**WHAT TO WORK ON**
Which of the lines below contain the string "wash"? Pull each one out of the data.

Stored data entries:
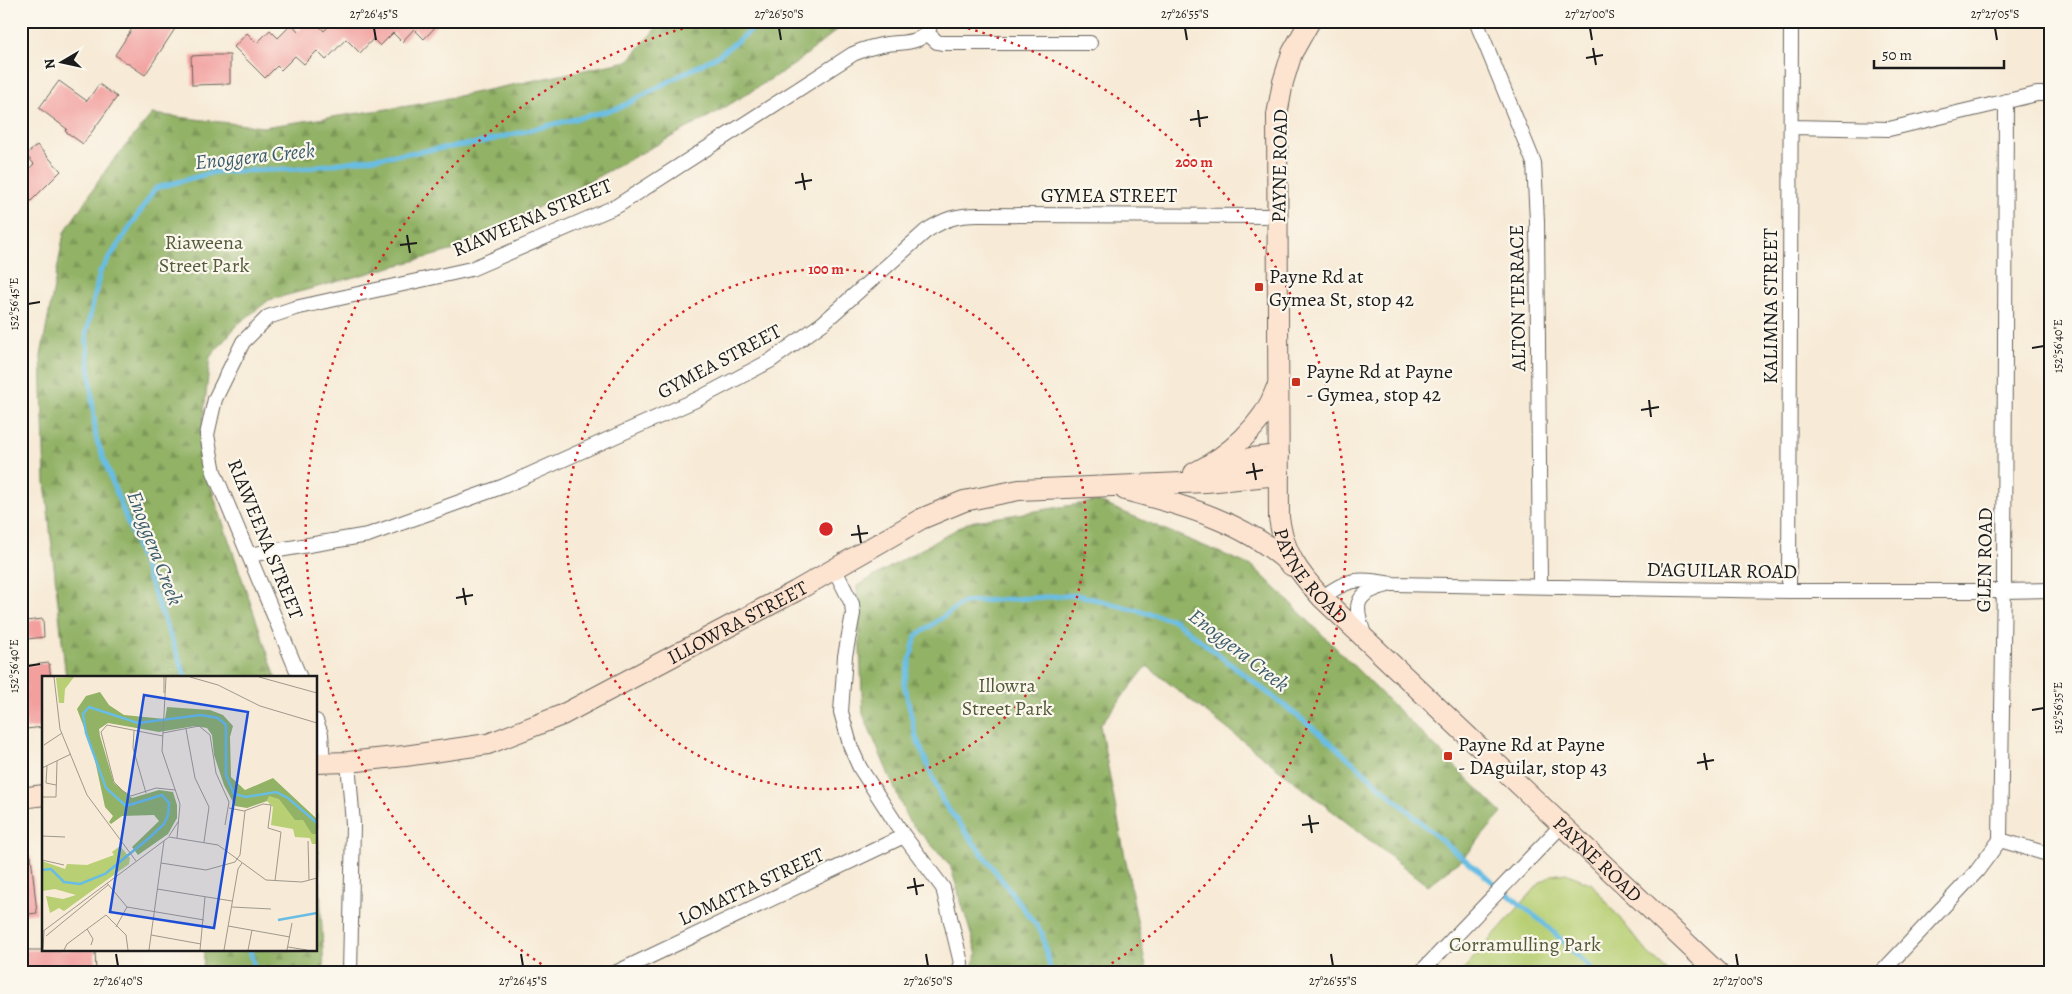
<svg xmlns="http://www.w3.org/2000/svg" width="2072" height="994" viewBox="0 0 2072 994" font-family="Alegreya,serif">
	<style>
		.green { fill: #b8cf74; stroke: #6a7648 }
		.forest { fill: url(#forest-firs); stroke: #576741 }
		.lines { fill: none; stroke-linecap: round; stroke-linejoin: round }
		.stream { stroke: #68bde4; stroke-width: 5 }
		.building { fill: #f29f9e }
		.street-casing { stroke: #69645d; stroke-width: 16 }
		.secondary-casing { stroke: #69645d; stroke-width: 22 }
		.street { stroke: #fff; stroke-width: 14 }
		.secondary { stroke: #fde4d1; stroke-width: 20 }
		.ticks { fill: none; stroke: #1c1c1c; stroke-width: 2 }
		.ring { fill: none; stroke: #d62828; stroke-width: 2.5; stroke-dasharray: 2.5 5 }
		.poi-dot { fill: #c8321e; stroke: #fbf7ec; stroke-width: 2 }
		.labels { text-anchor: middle; stroke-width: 4.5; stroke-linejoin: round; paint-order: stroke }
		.street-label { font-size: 20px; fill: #1c1c1c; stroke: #fbf7ec }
		.park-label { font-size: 20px; fill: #535b3b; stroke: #fbf7ec }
		.poi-label { font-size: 20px; fill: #1c1c1c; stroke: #fbf7ec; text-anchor: start }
		.water-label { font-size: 21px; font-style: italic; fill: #3a5c6c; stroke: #fbf7ec }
		.inset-river { fill: none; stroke: #68bde4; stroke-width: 2.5 }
		.inset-road { fill: none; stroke: #9f988c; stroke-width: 1 }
		.view { fill: #1d4ed8; fill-opacity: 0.15; stroke: #1d4ed8; stroke-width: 2.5 }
		.inset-edge { fill: none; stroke: #1c1c1c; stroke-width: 2.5 }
		.centre { fill: #d62828; stroke: #fbf7ec; stroke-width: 2.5 }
		.ring-label { font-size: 15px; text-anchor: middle; font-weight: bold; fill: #d62828; stroke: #fbf7ec; stroke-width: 4.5; stroke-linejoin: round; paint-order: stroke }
		.neatline { fill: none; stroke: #1c1c1c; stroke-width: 2 }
		.ticks-label { font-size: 12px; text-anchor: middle; fill: #1c1c1c }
	</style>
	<defs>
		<pattern id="forest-firs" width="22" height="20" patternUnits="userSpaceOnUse" patternTransform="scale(1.25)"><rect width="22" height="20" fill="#92b266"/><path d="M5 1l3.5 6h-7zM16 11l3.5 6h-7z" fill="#7d9858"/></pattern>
	</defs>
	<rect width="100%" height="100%" fill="#fbf7ec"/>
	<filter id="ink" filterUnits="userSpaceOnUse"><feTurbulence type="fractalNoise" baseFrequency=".02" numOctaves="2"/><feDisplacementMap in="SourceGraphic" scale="10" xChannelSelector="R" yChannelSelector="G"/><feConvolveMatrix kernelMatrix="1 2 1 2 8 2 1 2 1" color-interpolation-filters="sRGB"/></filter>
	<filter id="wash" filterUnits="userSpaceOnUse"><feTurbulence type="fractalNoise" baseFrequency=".0096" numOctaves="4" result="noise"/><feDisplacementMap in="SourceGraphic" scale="20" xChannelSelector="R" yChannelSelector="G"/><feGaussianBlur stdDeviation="1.12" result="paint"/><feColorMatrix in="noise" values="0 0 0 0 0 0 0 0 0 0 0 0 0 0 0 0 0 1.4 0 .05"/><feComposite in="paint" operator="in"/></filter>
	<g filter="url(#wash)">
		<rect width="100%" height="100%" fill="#f7ead6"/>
		<!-- green -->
		<path class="green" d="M1566 873 1592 884 1648 953 1670 973H1460L1540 883 1552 875Z"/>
		<!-- forest -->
		<path class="forest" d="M662 21H848L795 64 719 111 584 184 454 250 269 300 238 324 210 357 202 431 206 473 276 678H66L45 482 41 356 64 233 108 167 152 114 263 127 415 105 628 61Z
			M1097 501 1254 567 1502 813 1463 858 1428 886 1147 666 1100 725 1147 973H969L977 954 950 865 908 820 863 714 857 586 969 522Z
			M316 800 324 973H203L204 950H316Z"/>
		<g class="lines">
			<!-- stream -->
			<path class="stream" d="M186 678 96 438 86 334 100 272 156 188 214 172 300 169 478 143 619 108 719 55 763 21
				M250 950 256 973
				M1051 973 1042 933 943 802 916 737 904 683 916 636 964 602 1078 595 1174 620 1322 735 1442 841 1546 925 1596 973"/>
		</g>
		<g id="blocks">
			<!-- building -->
			<path class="building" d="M137 21H180L145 75 115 55Z
				M308 21H315L324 31 334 21H441L424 39 414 29 402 42 393 33 380 46 373 39 360 53 346 39 326 60 317 51 304 64 295 56 281 70 277 66 265 78 234 47 247 33 257 43 270 30 278 38 292 24 298 31Z
				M208 55H230V84L192 85 191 56Z
				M59 81 87 101 99 84 117 97 83 144 65 131 67 129 39 108Z
				M37 145 61 171 29 203 21 194V176L34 164 26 155Z
				M43 619 44 637 28 639 26 621Z
				M49 663 51 678H44V727L26 729 23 708H21V666Z
				M21 856H31L37 913 21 915Z
				M21 950H95L96 973H21Z"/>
		</g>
	</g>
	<g filter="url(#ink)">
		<use href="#blocks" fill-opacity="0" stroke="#69645d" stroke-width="1"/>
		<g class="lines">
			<!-- street casing -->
			<g class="street-casing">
				<path id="street" d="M1476 21 1534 163 1537 221 1540 586
					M927 33 937 42 942 43H1090
					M1791 127 1889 129 2037 94H2051
					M249 555 368 535 504 486 698 399 770 361 823 323 926 231C945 219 956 215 979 215L1278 216
					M835 570 852 604 853 614 845 656 841 712 851 748 860 768 904 836 943 888 961 963 957 973
					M1789 591 1791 21
					M1322 598C1350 576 1359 579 1393 584L1789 591H2004L2051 590
					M1365 637C1354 606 1352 594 1388 585
					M300 678 214 472 207 435 215 399 243 342 268 317 295 308 471 269 617 206 853 54C864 49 875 46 887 44 905 42 928 44 931 21
					M316 721 321 734 323 762
					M348 762 353 824 350 973
					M2000 840 2051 855
					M615 973 904 836
					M1420 973 1562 825
					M1881 973 1977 871 2000 840 2004 582 2006 101"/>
			</g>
			<!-- secondary casing -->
			<g class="secondary-casing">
				<g id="secondary">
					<path id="s1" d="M1310 21 1292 53 1283 82 1277 115 1279 518C1284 553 1298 572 1322 598L1718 973"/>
					<path d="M1214 466 1251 458 1279 455"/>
					<path d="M1194 473C1228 456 1264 425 1276 389"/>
					<path d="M1125 490C1183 505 1248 523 1292 566"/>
					<path id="s2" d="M316 763 348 762 405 756 488 744 562 715 796 591 921 519 964 501 1019 490 1206 482 1279 475"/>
					<path d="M21 798 44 795"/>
				</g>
			</g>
			<!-- street -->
			<use href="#street" class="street"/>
			<!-- secondary -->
			<use href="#secondary" class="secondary"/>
		</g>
	</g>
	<!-- ticks -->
	<path class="ticks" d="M374 28 376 40M779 28 781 40M1185 28 1187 40M1590 28 1592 40M1995 28 1997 40M1593 48 1596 65M1586 58 1603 55M1198 110 1200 127M1190 120 1208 117M802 173 805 190M795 183 812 180M407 235 410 253M400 245 417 243M28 304 40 302M2032 348 2044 346M1649 400 1651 417M1641 410 1659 407M1253 463 1256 480M1246 473 1263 470M858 525 861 543M851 535 868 533M463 588 466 605M456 598 473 595M28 666 40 664M2032 710 2044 708M1704 753 1707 770M1697 763 1714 760M1309 815 1312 833M1302 825 1319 823M914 878 917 895M907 888 924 885M116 954 118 966M521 954 523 966M926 954 928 966M1331 954 1333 966M1736 954 1738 966"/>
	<!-- distance rings -->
	<g class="ring">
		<circle cx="826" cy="529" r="260"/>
		<path d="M554 972A520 520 0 0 1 713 21M939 21A520 520 0 0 1 1098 972"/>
	</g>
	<!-- markers -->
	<g class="poi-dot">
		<rect x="1254" y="282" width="10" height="10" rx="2.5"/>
		<rect x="1291" y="377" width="10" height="10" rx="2.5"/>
		<rect x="1443" y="751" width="10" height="10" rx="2.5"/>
	</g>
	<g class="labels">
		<!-- street labels -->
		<g class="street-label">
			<text transform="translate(1279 166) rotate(-89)" y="7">PAYNE ROAD</text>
			<text x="1109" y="202">GYMEA STREET</text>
			<text transform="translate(532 217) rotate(-23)" y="7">RIAWEENA STREET</text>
			<text transform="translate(1517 298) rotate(-91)" y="7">ALTON TERRACE</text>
			<text transform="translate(1770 306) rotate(-90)" y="7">KALIMNA STREET</text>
			<text transform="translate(719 361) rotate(-28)" y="7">GYMEA STREET</text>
			<text transform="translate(266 539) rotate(68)" y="7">RIAWEENA STREET</text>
			<text transform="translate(1984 560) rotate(-89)" y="7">GLEN ROAD</text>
			<text transform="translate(1722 570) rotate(1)" y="7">D'AGUILAR ROAD</text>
			<text dy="7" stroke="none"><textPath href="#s1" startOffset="571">PAYNE ROAD</textPath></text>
			<text dy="7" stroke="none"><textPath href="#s2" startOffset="451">ILLOWRA STREET</textPath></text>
			<text dy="7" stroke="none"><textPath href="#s1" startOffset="976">PAYNE ROAD</textPath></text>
			<text transform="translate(751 886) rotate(-25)" y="7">LOMATTA STREET</text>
		</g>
		<!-- park labels -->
		<g class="park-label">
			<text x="204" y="249">Riaweena<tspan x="204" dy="23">Street Park</tspan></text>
			<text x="1007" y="692">Illowra<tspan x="1007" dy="23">Street Park</tspan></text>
			<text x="1525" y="951">Corramulling Park</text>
		</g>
		<!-- poi labels -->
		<g class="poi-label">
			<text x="1269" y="283">Payne Rd at<tspan x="1269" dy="23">Gymea St, stop 42</tspan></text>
			<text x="1306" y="378">Payne Rd at Payne<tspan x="1306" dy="23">- Gymea, stop 42</tspan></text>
			<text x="1458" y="751">Payne Rd at Payne<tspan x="1458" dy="23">- DAguilar, stop 43</tspan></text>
		</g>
		<!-- water labels -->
		<g class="water-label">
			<text transform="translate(255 156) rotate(-6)" y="7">Enoggera Creek</text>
			<text transform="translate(155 548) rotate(69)" y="7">Enoggera Creek</text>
			<text transform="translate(1239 650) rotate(38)" y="7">Enoggera Creek</text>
		</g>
	</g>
	<!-- overview -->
	<g transform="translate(42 676)">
		<rect width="275" height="275" fill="#f7ead6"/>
		<path d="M32 1 23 13 22 27H17L14 2ZM228 116 275 147V168H270L268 162 253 161 251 153 229 149 231 131 225 125ZM78 170 88 182 87 188 22 235 17 232 8 237 4 220 21 223 34 219 13 213 0 215V185L23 193 25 188 45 189 72 179 70 176Z" fill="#b8cf74"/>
		<path d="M58 16 67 29 82 39 123 43 125 31 168 34 181 39 191 50 188 61 189 101 203 114 231 102 275 143V158H270L261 144H253L237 123 227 120 225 125 205 132 193 130 182 109 172 79 170 59 165 52 153 50 117 56 66 47 57 53 58 60 72 107 90 122 117 114 131 116 135 129V142L126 158 96 179 90 171 117 145 112 139 80 140 69 148 67 146 71 140 63 131 51 75 35 33 44 20Z" fill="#92b266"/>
		<path class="inset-river" d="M0 194 9 193 22 206 38 208 63 198 107 162 122 148 126 139 127 127 120 119 84 130 64 112 44 57 41 38 47 31 96 47 159 39 176 42 184 49V99L192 118 204 121 234 116 246 122 275 147M236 244 275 237"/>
		<path class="inset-road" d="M12 1 18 53 45 119 94 185M122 1V17M124 1 120 75 138 128 135 162M148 1 176 9 218 30 275 47M217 1 275 17M144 53 153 102 167 131 162 166M92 55 91 72 104 117M121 57 157 50 168 59 174 97 187 126 183 149M121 60 65 49 59 56 72 106 81 115 89 120 114 112 133 114M2 69 20 57M5 90 4 107 14 109M0 92 29 78M0 121H14L15 85M187 132 202 135 221 128 229 129 226 152 239 156 233 205M0 160 23 161M127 160 136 146M266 165 267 204M0 184 22 189M119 187 164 194 193 186 198 179 203 135M65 207 85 231 162 244M115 213 190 225M190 231 229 233M186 250 248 261M74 251 85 231M45 253 51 263 49 269M0 256 127 161 176 169 224 204 260 206 275 202M109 259 159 268M4 260 66 209M246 271 265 274M1 274 2 255M22 274 25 268 64 239 84 259 86 274M107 274 122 165M158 274 163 221M182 274 196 193 200 187M206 274 210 254M245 274 250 247"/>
		<path class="view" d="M102 19 206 36 172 252 68 236Z"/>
		<rect width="275" height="275" class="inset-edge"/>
	</g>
	<circle cx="826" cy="529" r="8" class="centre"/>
	<g class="ring-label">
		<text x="1194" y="167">200 m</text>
		<text x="826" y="274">100 m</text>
	</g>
	<!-- margin -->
	<rect width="2072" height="994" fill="none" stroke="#fbf7ec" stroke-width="55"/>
	<!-- north arrow -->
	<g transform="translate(62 62) rotate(261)" stroke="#fbf7ec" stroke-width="4" paint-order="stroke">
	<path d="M0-4L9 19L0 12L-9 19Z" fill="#1c1c1c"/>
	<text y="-8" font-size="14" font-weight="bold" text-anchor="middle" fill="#1c1c1c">N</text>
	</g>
	<!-- scale -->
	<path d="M1874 60v8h130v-8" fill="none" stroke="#1c1c1c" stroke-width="2.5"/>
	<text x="1882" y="60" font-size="15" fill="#1c1c1c" stroke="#fbf7ec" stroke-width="4" paint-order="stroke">50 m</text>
	<rect x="28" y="28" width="2016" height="938" class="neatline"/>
	<g class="ticks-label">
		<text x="374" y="18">27°26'45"S</text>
		<text x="779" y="18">27°26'50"S</text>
		<text x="1185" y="18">27°26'55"S</text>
		<text x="1590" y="18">27°27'00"S</text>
		<text x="1995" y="18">27°27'05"S</text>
		<text transform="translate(14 304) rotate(-90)" y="4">152°56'45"E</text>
		<text transform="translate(2058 346) rotate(-90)" y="4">152°56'40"E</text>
		<text transform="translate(14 666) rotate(-90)" y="4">152°56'40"E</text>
		<text transform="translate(2058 708) rotate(-90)" y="4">152°56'35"E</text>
		<text x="118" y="985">27°26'40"S</text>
		<text x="523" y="985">27°26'45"S</text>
		<text x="928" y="985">27°26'50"S</text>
		<text x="1333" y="985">27°26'55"S</text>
		<text x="1738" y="985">27°27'00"S</text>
	</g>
</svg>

**YOUR SOLUTION**
	<filter id="wash" filterUnits="userSpaceOnUse"><feTurbulence type="fractalNoise" baseFrequency=".0096" numOctaves="4" result="noise"/><feDisplacementMap in="SourceGraphic" scale="20" xChannelSelector="R" yChannelSelector="G"/><feGaussianBlur stdDeviation="1.12" result="paint"/><feColorMatrix in="noise" values="0 0 0 0 0 0 0 0 0 0 0 0 0 0 0 0 0 1.4 0 .05"/><feComposite in="paint" operator="in"/></filter>
	<g filter="url(#wash)">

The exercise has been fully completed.